◆ DOCUMENT EXTRACT:
— Start —

Hi Jerry and everybody else,

I am with Tobias on this. Between work, gfortran, RSPCA, club and
neighbourhood activities I am "channelled" up to the eyeballs. Adding
another wouldn't make any great odds but I couldn't pay much more attention
to it than many of the others - sorry!

At the present, I am spending more time than I really have on finishing the
finalization patch(es). Hopefully it will see the light of day very soon.
After that, I have to fix the mess that I made of PDTs. Neither of these
feature very high on the scale of the user survey that Steve Lionel ran
but, at least, we could come close to F2003 compliance. It would help
enormously, if somebody would sit down and figure out in detail where the
F2008/2018 gaps are. I am about to vote on the F2023 DAS so if anybody has
any thoughts on that, I would like to hear them. I hate conditional
arguments but the rest looks OK and, I suspect, is relatively easily
implemented.

One really helpful collaborative activity would be to update the gfortran
wiki. For a good long while that, together with the gfortran list, did
serve as our collaborative focus.

Regards

Paul


On Fri, 9 Dec 2022 at 19:36, Toon Moene <t...@moene.org> wrote:

> On 12/8/22 20:14, Holcomb, Katherine A (kah3f) via Fortran wrote:
>
> > I was thinking I might try to contribute when I retire, though that may
> be in a year or two.  But it's been a very long time since I dove into a
> large software project and it's intimidating.  I do know C (really C++, I
> haven't used plain C for a long time).   I am one of those "aging" types
> but I am familiar at least superficially with newer tools because I must
> use them for work, specifically git and Slack (Mattermost seems to be an
> open-source Slack alternative) -- we make heavy use of Slack in particular.
> >
> > Is there some kind of "getting started" guide?
>
> Thanks, Katherine, for your thoughts on this side of support (i.e.,
> fixing compiler bugs, and how to get people interested in contributing).

— End —

◆ WRITTEN TASKS:
• A. Answer these questions about the gfortran mailing-list email:
(i) What is Paul spending more time than he really has on finishing?
(ii) What part of the F2023 DAS does Paul say he hates?
(iii) Which two tools does Katherine say she must use for work?
• B. Carry on the gfortran mailing-list email from the point where it stops.

◆ GIVEN DATA:
— Start —

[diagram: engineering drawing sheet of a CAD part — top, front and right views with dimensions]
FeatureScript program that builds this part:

— End —
— Start —

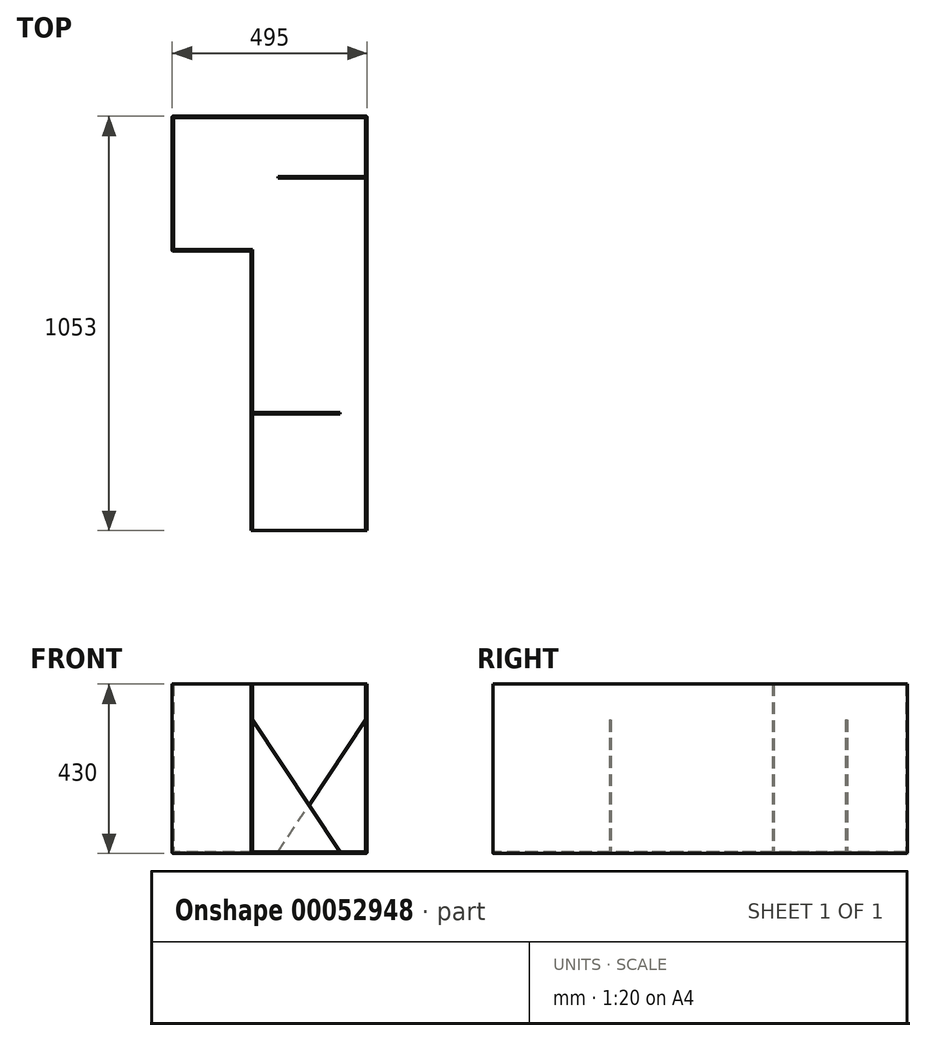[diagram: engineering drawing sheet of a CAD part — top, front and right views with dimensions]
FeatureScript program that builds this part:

— End —

◆ FINAL RESULTS:
• A.
(i) The finalization patch(es)
(ii) Conditional arguments
(iii) Git and Slack

• B.
>
> Based on that, I thought of another approach, namely: interesting
> *users* of gfortran to provide us with useful information on their
> experiences with it (lest we only look at the depressing list of PRs).
>
> Would it help if we created a fortran-h...@gcc.gnu.org list (a loose
> parallel of gcc-h...@gcc.gnu.org) for *questions* from our user base ?
>
> I just have to look at the questions I get at work from my colleagues:
>
> 1. I get this message while compiling XYZ weather forecasting model
>     (HELP, what does it mean ?). How do I solve it ? Do I need ABC
>     (mega-corporation chip manufacturing's) fortran compiler ?
>
> 2. gfortran gives me a "internal compiler error", but this code
>     compiled perfectly just a year ago (an ICE is never a user's
>     problem). How can I work around it ?
>
> 3. Is this (source code provided) code conformant ? gfortran
>     complains about it, but XYZ compiler just compiles it fine.
>
> etc.
>
> This might not result in many new contributors, but it shows to the
> broader GCC development community what gfortran is used for, and how
> *we* deal with their questions and problems (and, thus, how important
> this part of the GNU Compiler *Collection* is).
>
> Oh, BTW, I retire in nine months, which would give me loads of time to
> deal with such a mailing list.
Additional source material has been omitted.